DIRECTIVE>
Set down word for word the rows below, from the line containing "What is the highest value of the Aggravated" up to and including the line containing "Approximately how many". Leave the pictures out of your copy.

EXERCISE MATERIALS>
^^^^^^^^^^^^^^^^

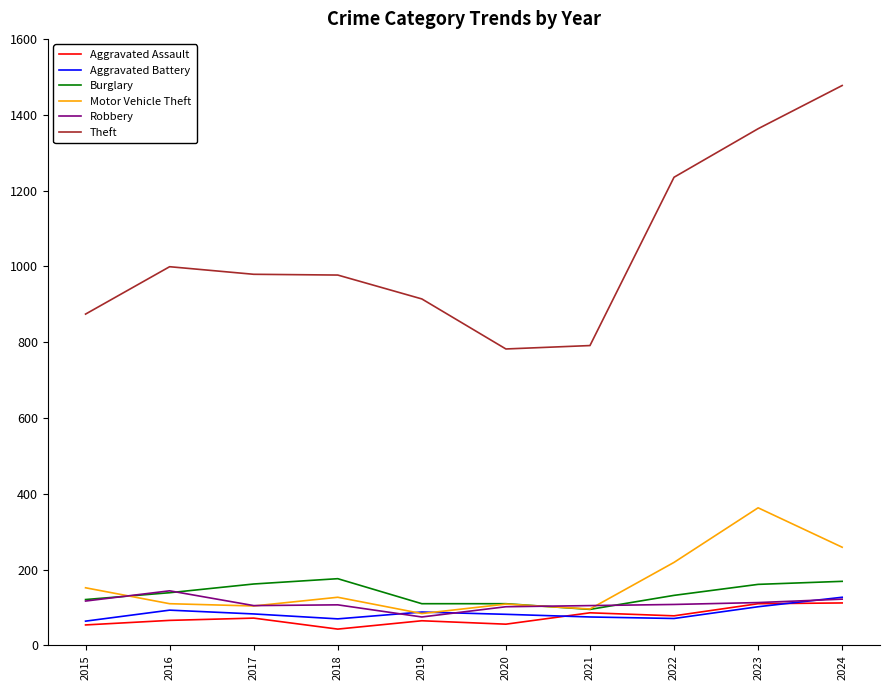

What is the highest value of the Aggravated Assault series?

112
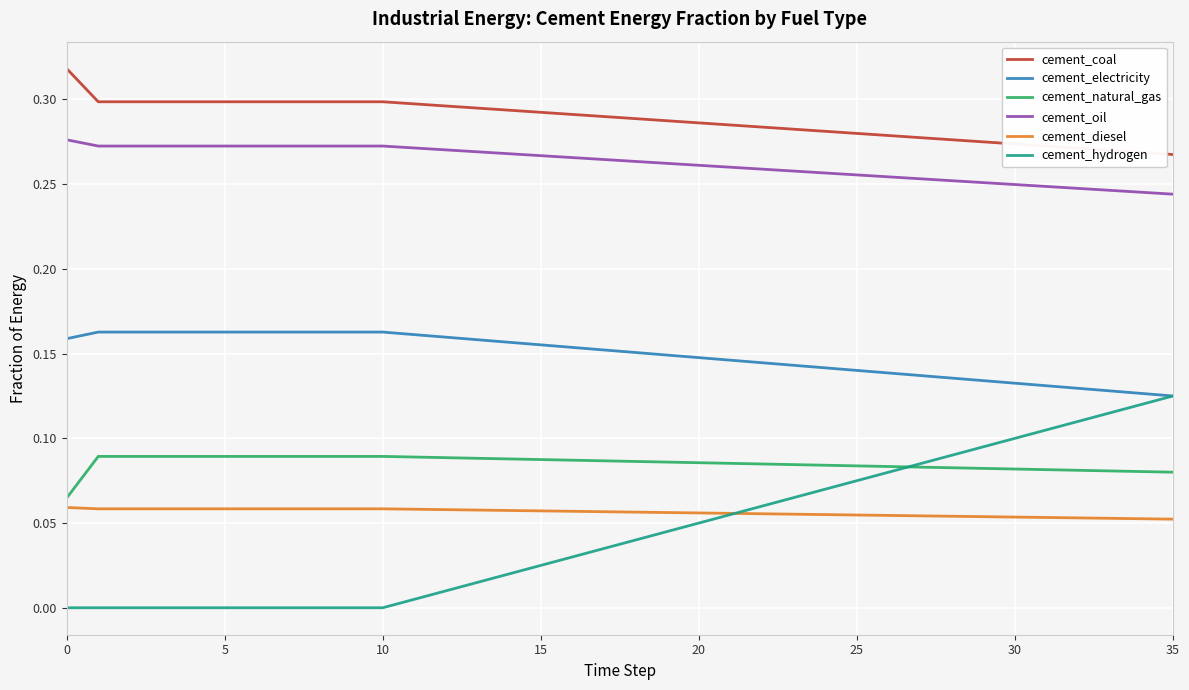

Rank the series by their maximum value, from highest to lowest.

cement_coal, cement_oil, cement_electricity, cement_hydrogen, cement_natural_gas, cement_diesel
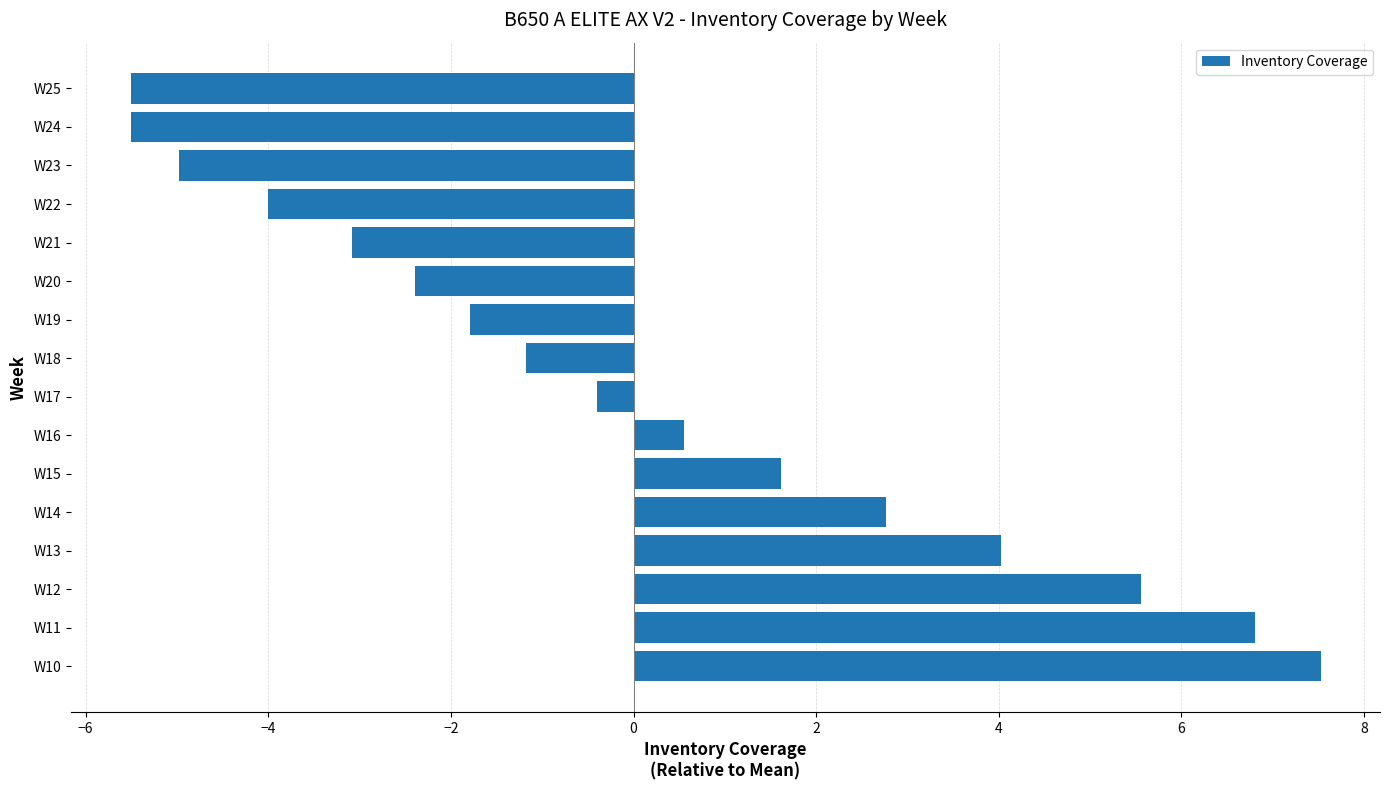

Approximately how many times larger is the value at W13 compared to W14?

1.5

^^^^^^^^^^^^^^^^

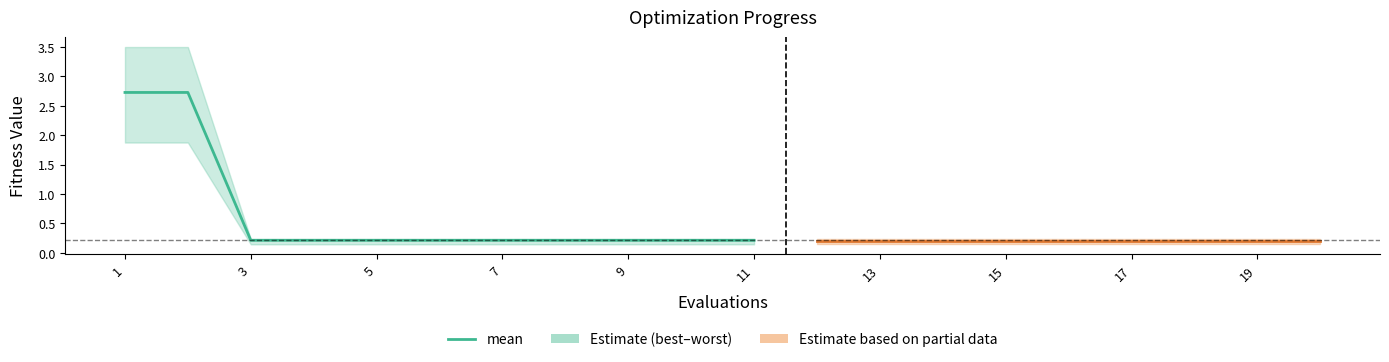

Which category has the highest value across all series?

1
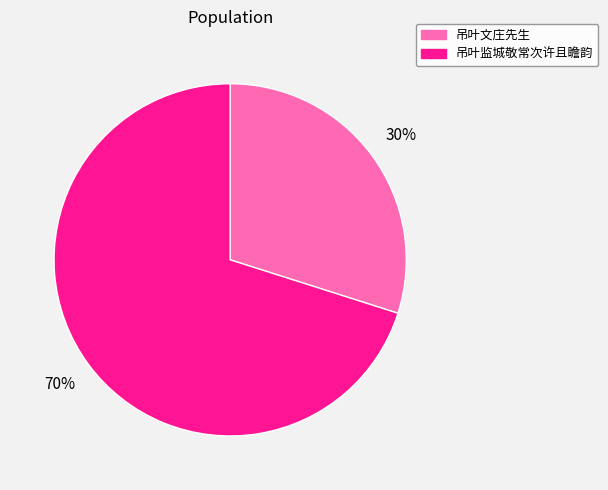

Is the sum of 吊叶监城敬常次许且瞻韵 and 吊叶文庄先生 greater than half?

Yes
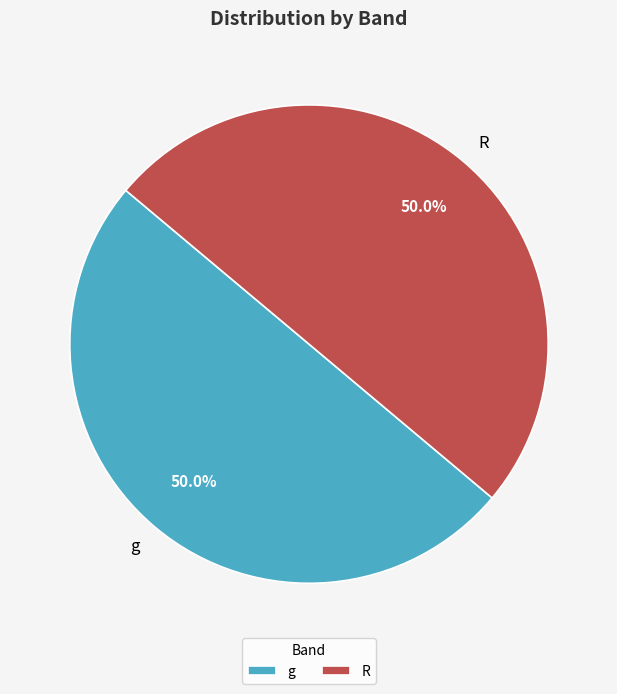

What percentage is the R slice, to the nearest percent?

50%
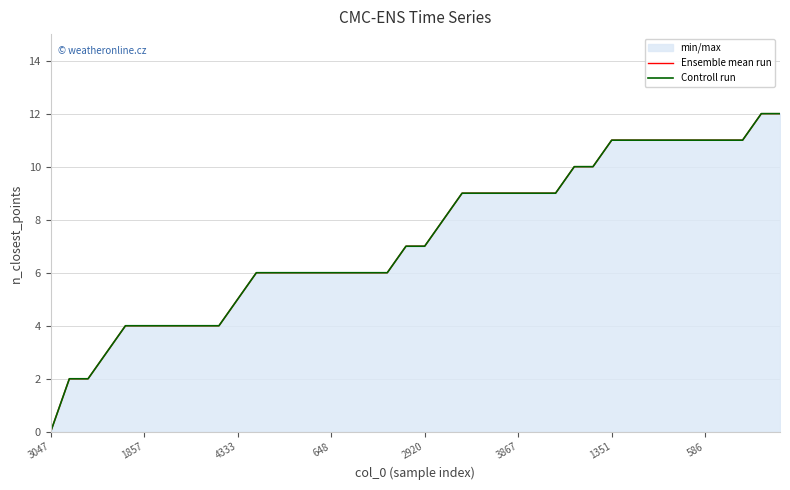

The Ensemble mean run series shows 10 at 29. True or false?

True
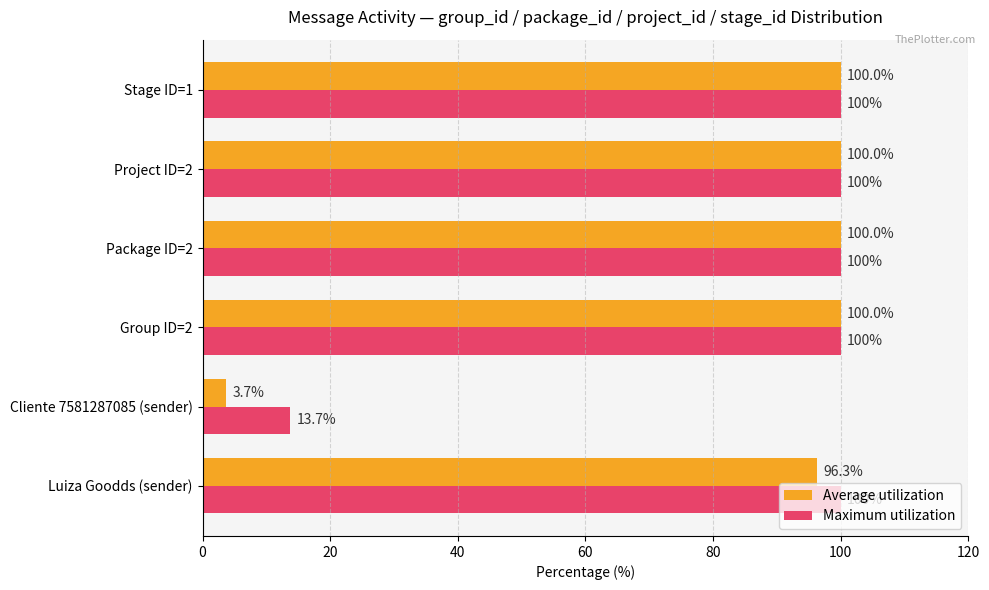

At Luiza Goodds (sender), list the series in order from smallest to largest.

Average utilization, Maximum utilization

^^^^^^^^^^^^^^^^

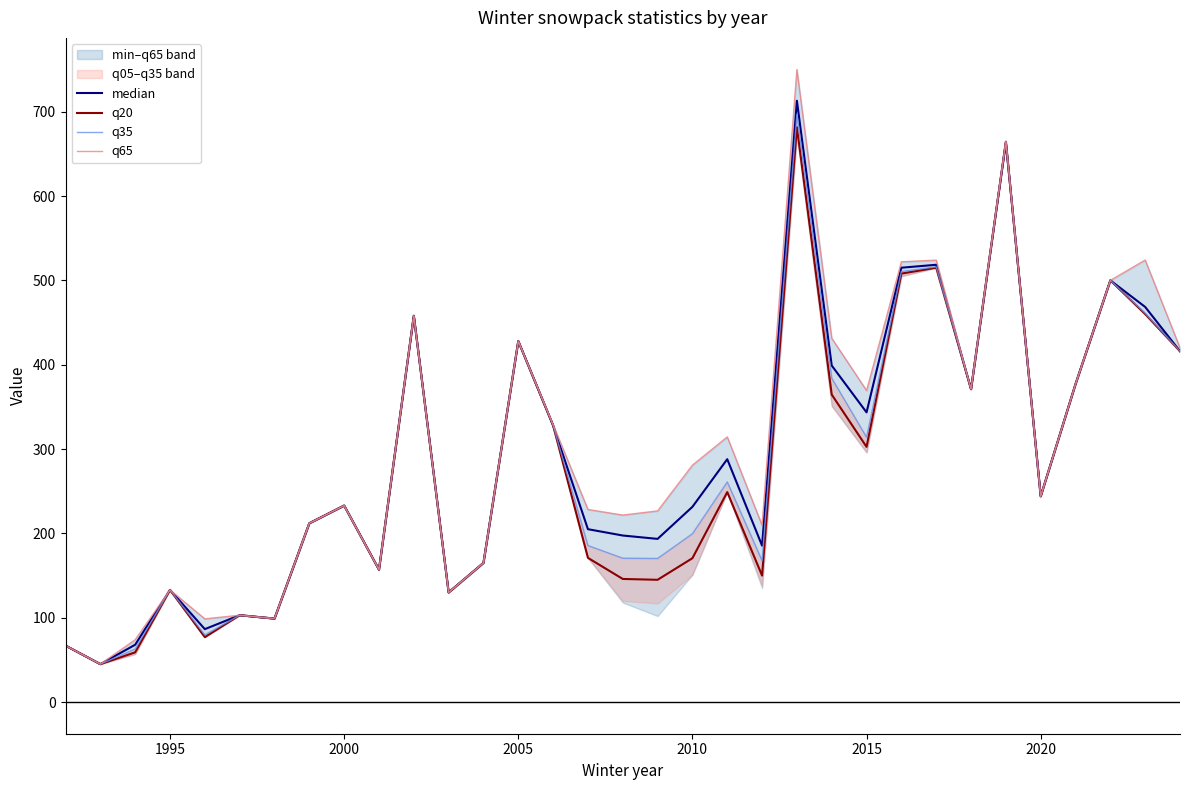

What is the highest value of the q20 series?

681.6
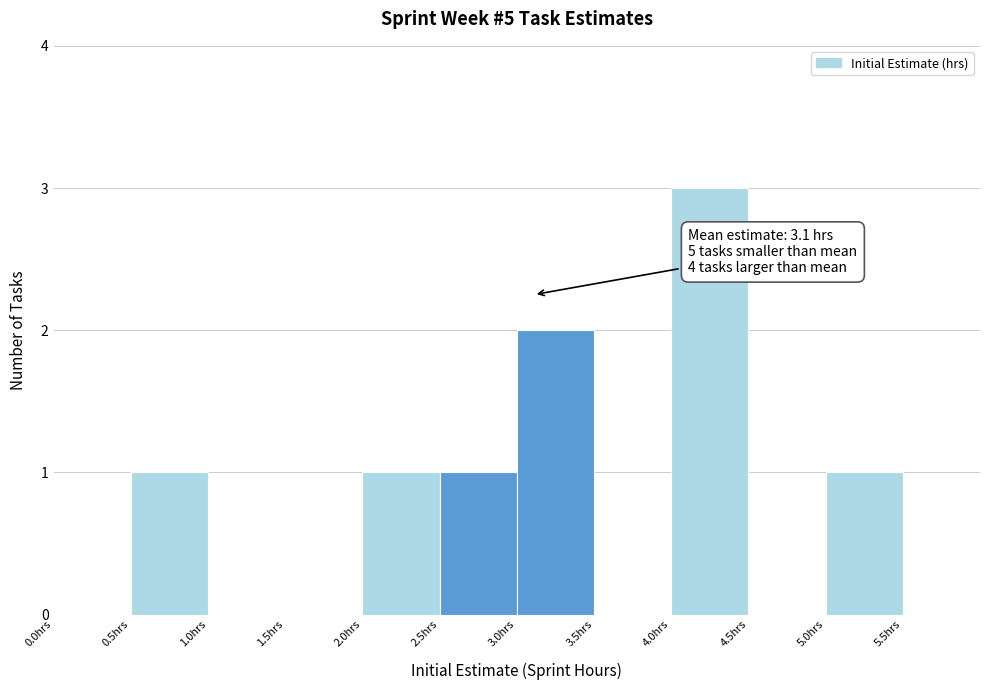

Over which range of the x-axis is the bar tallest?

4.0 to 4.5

^^^^^^^^^^^^^^^^

WRITTEN REPLY>
What is the highest value of the Aggravated Assault series?

112

Rank the series by their maximum value, from highest to lowest.

cement_coal, cement_oil, cement_electricity, cement_hydrogen, cement_natural_gas, cement_diesel

Approximately how many times larger is the value at W13 compared to W14?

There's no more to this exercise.